Jadzia’s rug doet pijn van al dat bukken als ze de was doet, en ze hééft maar een rug, maar Stefan belooft haar dat ze over een poosje een wasmachine
krijgt. Op zijn lijstje staan ook nog een vakantiereisje en een
glimmende wandkast zoals ze die hebben gezien op de naamdag van
mijnopzichter Grzebieluch. ‘Zeg nou zelf, Dziunia, heb je bij jullie in
het dorp ooit zo’n wandkast gezien?’
Voor mijn opzichter Grzebieluch heeft Stefan evenveel bewondering
als voor ingenieur Waciak, en misschien nog wel meer. ‘Je moet
goed kijken en alles onthouden,’ had hij op de naamdag van de mijnopzichter
tegen Dziunia gezegd. Toen Grzebieluch de huisbar openklapte,
werd Stefan bijna verblind door de stralende helderheid die daar
uitkwam. De bar was vanbinnen verlicht, wat door een spiegel nog
werd versterkt, en stond helemaal vol met kleine alcoholflesjes. Als
die leeg waren, kon je ze bijvullen met thee, zodat ze er nog steeds
goed uitzagen. Weggooien zou immers zonde zijn, daarvoor waren ze
te mooi. Het hele wandmeubel was bovendien zo vol gezet met kristal
en beeldjes dat er geen vinger meer tussen paste. Wat daar niet allemaal
stond! Suikerpotjes, emmertjes, kistjes, vaasjes, kopjes, flaconnetjes
en schalen met kristallen lepeltjes. En daartussen grappige beeldjes,
hondjes, katjes, madonna’s. In de kristallen vaasjes stonden bloemen,
seringen, rozen, gerbera’s, net echt, alsof ze zojuist geplukt waren. Een
en al gefonkel, glanzend gepoetst alsof er regenbogen tussen het kristal
opflikkerden, zodat je ogen pijn deden van al dat sprankelen. En
op de wc rook het naar lelietjes-van-dalen en overal stonden kleurige
shampoos.
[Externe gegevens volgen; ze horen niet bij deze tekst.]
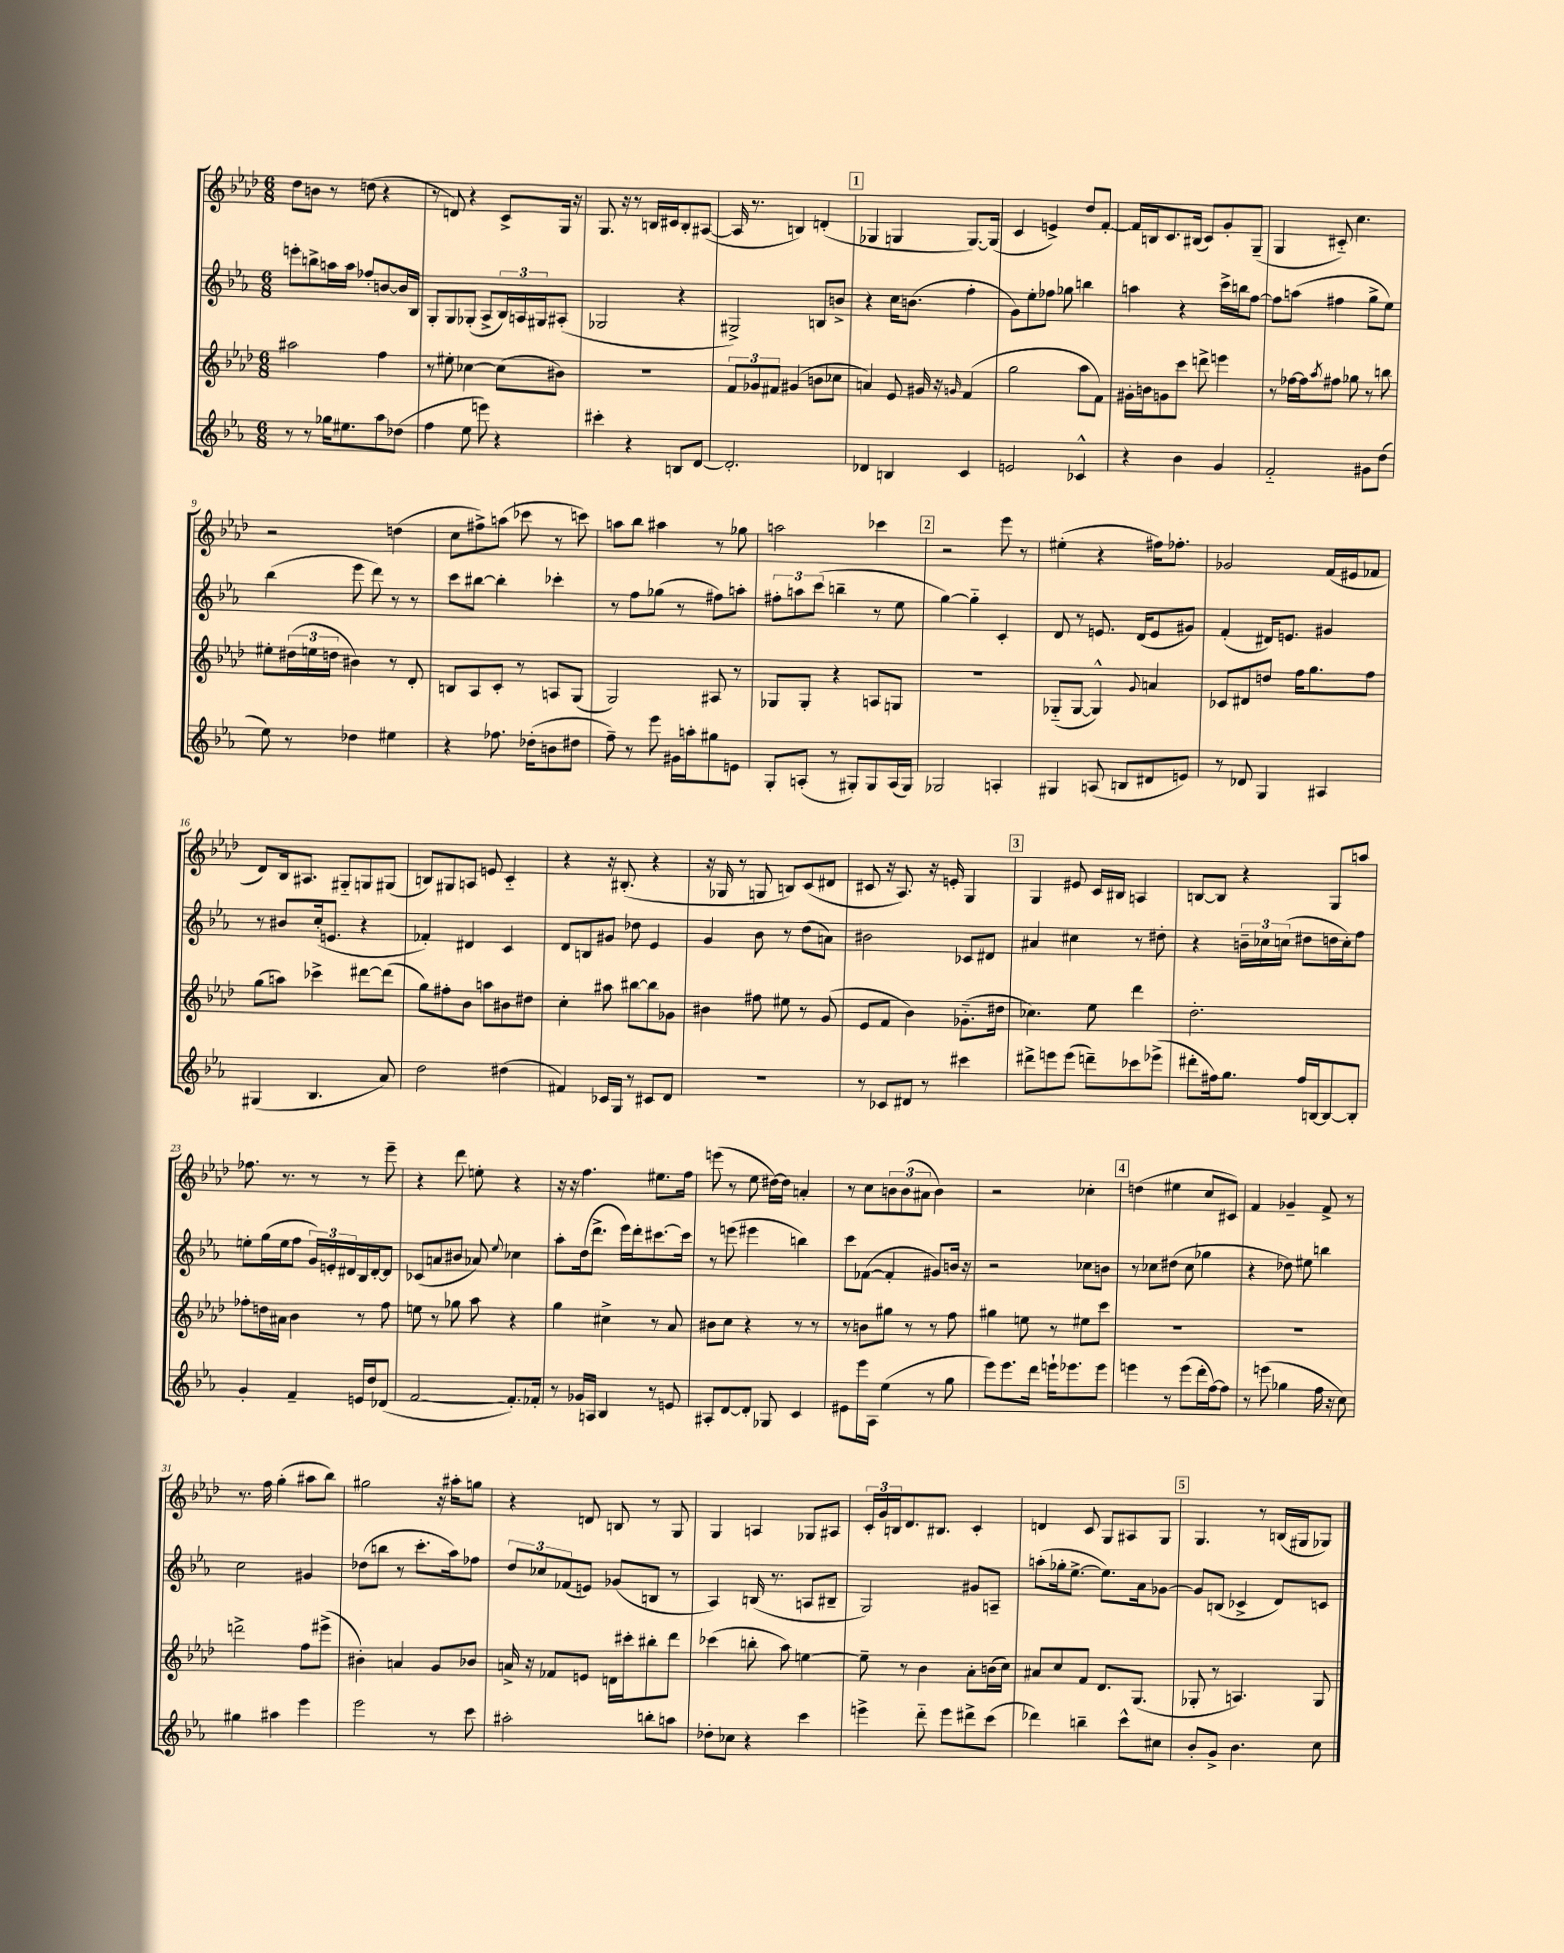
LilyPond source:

<<
\new StaffGroup <<
\new Staff = "s0" {
    \clef treble \key aes \major \numericTimeSignature \time 6/8
    des''8 b'8 r8 d''8( r4 |
    r8 d'8) r4 c'8-> g16 r16 |
    g8. r16 r8 b16 cis'16 b8-. ais8~( |
    ais16 r8. b4) d'4-.( |
    \mark \markup { \box "1" } ges4 g4 g8.~) g16( |
    c'4 e'4->) des''8 f'8~-. |
    f'16 b16 c'8. bis16( c'8) g'8-. g8--( |
    g4 cis'8-_) c''4. |
    r2 d''4( |
    c''8 fis''8->) a''8( ces'''8 r8 c'''8) |
    a''8 bes''8 ais''4 r8 ges''8 |
    a''2 ces'''4 |
    \mark \markup { \box "2" } r2 ees'''8 r8 |
    eis''4-.( r4 fis''16) fes''8.-. |
    ges'2 f'16( eis'16 fes'8 |
    des'8) bes16 ais8. gis8-_ g8 gis8( |
    b8) gis8 a8 e'8 c'4-_ |
    r4 r16 bis8.-.( r4 |
    r16 ges16 r8 g8 b8) c'8( dis'8 |
    cis'8 r16 aes8.) r16 e'16-. g4 |
    \mark \markup { \box "3" } g4 eis'8 c'16 bis16 a4 |
    b8~ b8 r4 g8 a''8 |
    fes''8. r8. r8 r8 ees'''8-- |
    r4 des'''8 e''8-. r4 |
    r16 r16 f''4. eis''8. f''16 |
    e'''8( r8 ees''8 dis''16~) dis''16 a'4-. |
    r8 c''8 \tuplet 3/2 { b'8 b'8( ais'8 } b'4) |
    r2 ces''4-. |
    \mark \markup { \box "4" } d''4( eis''4 c''8 cis'8) |
    f'4 ges'4-- f'8-> r8 |
    r8. f''16 g''4-.( ais''8 bes''8) |
    gis''2 r16 ais''16-. g''8 |
    r4 d'8 b8 r8 g8 |
    g4 a4 ges8 ais8 |
    \tuplet 3/2 { c'16-. g'16 b16 } des'8. bis8. c'4-. |
    d'4 c'8 g8 ais8 g8 |
    \mark \markup { \box "5" } g4. r8 b16( gis16 ges8) \bar "|." |
}
\new Staff = "s1" {
    \clef treble \key ees \major \numericTimeSignature \time 6/8
    e'''8-. b''8-> a''16 a''16 fes''8-. b'8~ b'16 bes16 |
    g8-. g8 ges8-.( aes8-> \tuplet 3/2 { bes16) a16 gis16 } ais8-.( |
    ges2 r4 |
    gis2->) b8 b'8-> |
    \mark \markup { \box "1" } r4 c''16 b'8.( f''4-. |
    g'8) ees''8-. fes''8 ges''8 b''4 |
    a''4 r4 c'''16-> b''16 f''8~ |
    f''8 a''8( fis''4 g''8-> ees''8) |
    bes''4( ees'''8 d'''8) r8 r8 |
    c'''8 bis''8~ bis''4-. ces'''4-. |
    r8 f''8 ges''8( r8 fis''8) a''8-. |
    \tuplet 3/2 { fis''8-. a''8 c'''8( } b''4-- r8 ees''8 |
    \mark \markup { \box "2" } g''4~) g''4-_ c'4-. |
    d'8 r8 e'8. d'16( e'8 gis'8) |
    f'4-.( dis'16) e'8. gis'4 |
    r8 bis'8 c''16-.( e'8. r4 |
    fes'4-.) dis'4 c'4 |
    d'8 b8 gis'8 des''8 ees'4 |
    g'4 bes'8 r8 d''8( a'8) |
    bis'2 ces'8 dis'8 |
    \mark \markup { \box "3" } ais'4 cis''4 r8 dis''8-. |
    r4 \tuplet 3/2 { b'16-- ces''16 c''16( } dis''8 d''16 c''16-.) f''8 |
    e''8-. g''16( e''16 f''8 \tuplet 3/2 { g'16) e'16-. dis'16 } bes16 dis'16~-. dis'8 |
    ces'8( a'8 bis'8 aes'8) \appoggiatura { ees''8 } ces''4 |
    aes''8-. d''16( d'''8.-> ees'''16) d'''16-. cis'''8.~ cis'''16 |
    r8 e'''8( eis'''4 b''4) |
    c'''8 fes'8~( fes'4-. gis'8) b'16 r16 |
    r2 ces''8 b'8 |
    \mark \markup { \box "4" } r8 ces''8 dis''8( ces''8 ges''4 |
    r4 des''8) eis''8 b''4 |
    c''2 gis'4 |
    des''8( b''8 r8 c'''8.-. aes''16) fes''8 |
    \tuplet 3/2 { d''8 ces''8 fes'8( } e'8) ges'8( b8 r8 |
    aes4) b16( r8. a8 bis8-- |
    g2) gis'8 a8-- |
    a''8-.( ges''16-. ees''8.~-> ees''8.) aes'16 ges'8~ |
    \mark \markup { \box "5" } ges'8 b8( ces'4-> d'8) c'8 \bar "|." |
}
\new Staff = "s2" {
    \clef treble \key aes \major \numericTimeSignature \time 6/8
    ais''2 f''4 |
    r8 eis''8-. ces''4~ ces''8( bis'8) |
    R2. |
    \tuplet 3/2 { f'8 ges'8 fis'8 } gis'4( b'8 ces''8 |
    \mark \markup { \box "1" } a'4) ees'8 gis'16 r16 \grace { g'16 } f'4( |
    g''2 aes''8 f'8) |
    gis'16-. b'16 g'8 c'''8 d'''8-> e'''4 |
    r8 fes''16~ fes''16 \acciaccatura { aes''8 } fis''8 ges''8 r8 b''8 |
    eis''8-. \tuplet 3/2 { dis''16( e''16 d''16 } bis'4) r8 des'8-. |
    b8 aes8 c'8-. r8 a8 g8( |
    g2) ais8 r8 |
    ges8 ges8-. r4 a8 g8 |
    \mark \markup { \box "2" } R2. |
    ges8-_( ges8~ ges4-^) \appoggiatura { g'8 } a'4 |
    ces'8 dis'8 d''8 f''16 g''8. f''8 |
    g''8( a''8) ces'''4-> dis'''8~ dis'''8( |
    g''8) fis''8-. bes'8 a''8 bis'8 dis''8 |
    c''4-. ais''8 bis''8~ bis''8 ges'8 |
    bis'4 fis''8 eis''8 r8 g'8( |
    ees'8 f'8 bes'4) ges'8.-_( dis''16 |
    \mark \markup { \box "3" } ces''4.) ees''8 des'''4 |
    des''2.-. |
    fes''8-. d''16 ais'16 bes'4 r8 fes''8 |
    e''8 r8 ges''8 aes''8 r4 |
    g''4 cis''4-> r8 aes'8 |
    bis'8 c''8 r4 r8 r8 |
    r8 b'8 gis''8 r8 r8 f''8 |
    gis''4 e''8 r8 eis''8 c'''8 |
    \mark \markup { \box "4" } R2. |
    R2. |
    d'''2-> f''8 eis'''8->( |
    bis'4-.) a'4 g'8 bes'8 |
    a'16-> r16 fes'8 e'8 d'16 cis'''16-. bis''8-. des'''8 |
    ces'''4( b''8-. aes''8) e''4~ |
    e''8-- r8 bes'4 aes'8-. b'16( c''16) |
    ais'8 c''8 f'8 des'8. g8.( |
    \mark \markup { \box "5" } ges8-. r8 a4.) ges8 \bar "|." |
}
\new Staff = "s3" {
    \clef treble \key ees \major \numericTimeSignature \time 6/8
    r8 r8 ges''16 eis''8. aes''8 des''8( |
    f''4 ees''8 e'''8) r4 |
    cis'''4-. r4 b8 d'8~ |
    d'2.-. |
    \mark \markup { \box "1" } des'4 b4 c'4 |
    e'2 ces'4-^ |
    r4 bes'4 g'4 |
    f'2-_ gis'8 d''8( |
    ees''8) r8 des''4 eis''4 |
    r4 fes''8. des''16-.( b'8 dis''8 |
    f''8--) r8 ees'''8 gis'16 a''16-. gis''8 e'8 |
    g8-. a8-.( r8 gis8-.) gis8 a16( gis16) |
    \mark \markup { \box "2" } ges2 a4-. |
    gis4 a8( b8 dis'8 e'8) |
    r8 des'8 g4 ais4 |
    gis4( bes4. aes'8) |
    d''2 dis''4( |
    fis'4) ces'16 g16 r8 cis'8 d'8 |
    R2. |
    r8 ces'8 dis'8 r8 cis'''4 |
    \mark \markup { \box "3" } dis'''8-> e'''8 e'''8( d'''8--) ces'''8 ees'''8->( |
    dis'''8-. fis''16) g''8. fis''16 b16~ b8~ b8-. |
    g'4-. f'4-- e'16 d''16 des'8( |
    f'2~ f'8.-.) fes'16-. |
    r8 ges'16 a16 bes4 r8 e'8 |
    ais8-. d'8~ d'8-. ges8 c'4 |
    eis'8 ees'''16 aes16 ees''4( r8 g''8 |
    ees'''8) ees'''8. d'''16 e'''16-! ees'''8. ees'''8 |
    \mark \markup { \box "4" } e'''4 r8 e'''8( d'''16-. f''16~) f''8 |
    r8 e'''8( ges''4 f''16 r16 c''8) |
    gis''4 ais''4 ees'''4 |
    ees'''2 r8 c'''8 |
    ais''2-. b''8-. a''8 |
    des''8-. ces''8 r4 c'''4 |
    e'''4-> d'''8-_ e'''8 dis'''8-> c'''8( |
    des'''4) b''4-- c'''8-^ cis''8 |
    \mark \markup { \box "5" } bes'8-. g'8-> bes'4. c''8 \bar "|." |
}
>>
>>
Mevrouw Grzebieluch bleef maar rondgaan met schalen
met allerlei liflafjes, alles even fraai, om van te watertanden, en er
werd ook rijkelijk ingeschonken. ‘Ach, dat glas, dat heb je na al die
jaren gewoon,’ wuifde ze Stefans oprechte bewondering weg alsof het
voor haar al doodnormaal was dat het hele wandmeubel vol stond met
kristal. Maar goed dat die graatmagere vrouw van Grzebieluch Stefans
type niet was, want nóg meer schoonheid was hem op de naamdag van
mijnopzichter Grzebieluch misschien wel te veel geworden. ‘Wat een
kristal, Stefan, ongelofelijk,’ verzuchtte Jadzia toen ze in de nachtbus
zaten, ‘wat denk je, komt dat van hier of uit Tsjechië? Al dat kristal, dat
is toch een vermogen waard!’
Zodra ze een eigen woning in Piaskowa Góra hebben, gaan zij ook
de naamdagen van Jadwiga en Stefan vieren en met al hun spullen
pronken. Na afloop bij de koffie krijgt dan iedereen bonbons uit een
kristallen mandje, met een hengsel dat ook van kristal is. Stefan legt
Dziunia uit dat ze daar dan heel nonchalant mee rond moet gaan, alsof
ze elke dag chocoladebonbons uit een kristallen mandje eten en die
niet alleen voor gasten in de barkast bewaren. Stefan kan niet wachten
tot het zover is. Inwendig wordt hij zo door ongeduld verscheurd dat
hij er een scheet van moet laten. Jadzia zet meteen het raam open.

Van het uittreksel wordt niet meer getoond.